TRY IT: Filter the entries, keeping every line with the string "depth".

PROVIDED MATERIAL:

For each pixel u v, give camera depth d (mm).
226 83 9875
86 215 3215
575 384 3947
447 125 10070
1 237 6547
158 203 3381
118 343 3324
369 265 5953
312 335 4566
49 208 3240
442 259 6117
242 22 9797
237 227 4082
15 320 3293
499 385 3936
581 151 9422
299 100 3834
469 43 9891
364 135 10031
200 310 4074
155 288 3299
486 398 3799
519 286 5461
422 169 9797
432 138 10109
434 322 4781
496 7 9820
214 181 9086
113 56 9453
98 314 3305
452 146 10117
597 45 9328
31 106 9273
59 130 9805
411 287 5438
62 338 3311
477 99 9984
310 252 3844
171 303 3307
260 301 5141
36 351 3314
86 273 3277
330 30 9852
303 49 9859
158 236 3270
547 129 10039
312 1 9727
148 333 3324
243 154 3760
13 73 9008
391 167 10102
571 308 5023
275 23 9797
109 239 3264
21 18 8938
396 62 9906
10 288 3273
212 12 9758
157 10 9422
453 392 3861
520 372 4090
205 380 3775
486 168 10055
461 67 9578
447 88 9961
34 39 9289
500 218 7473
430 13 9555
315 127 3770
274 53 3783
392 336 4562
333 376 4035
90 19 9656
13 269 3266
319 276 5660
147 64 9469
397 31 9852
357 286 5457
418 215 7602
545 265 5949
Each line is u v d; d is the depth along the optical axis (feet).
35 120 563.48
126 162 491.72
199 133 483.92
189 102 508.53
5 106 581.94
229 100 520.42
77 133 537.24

SOLUTION TO THE EXERCISE:
For each pixel u v, give camera depth d (mm).
Each line is u v d; d is the depth along the optical axis (feet).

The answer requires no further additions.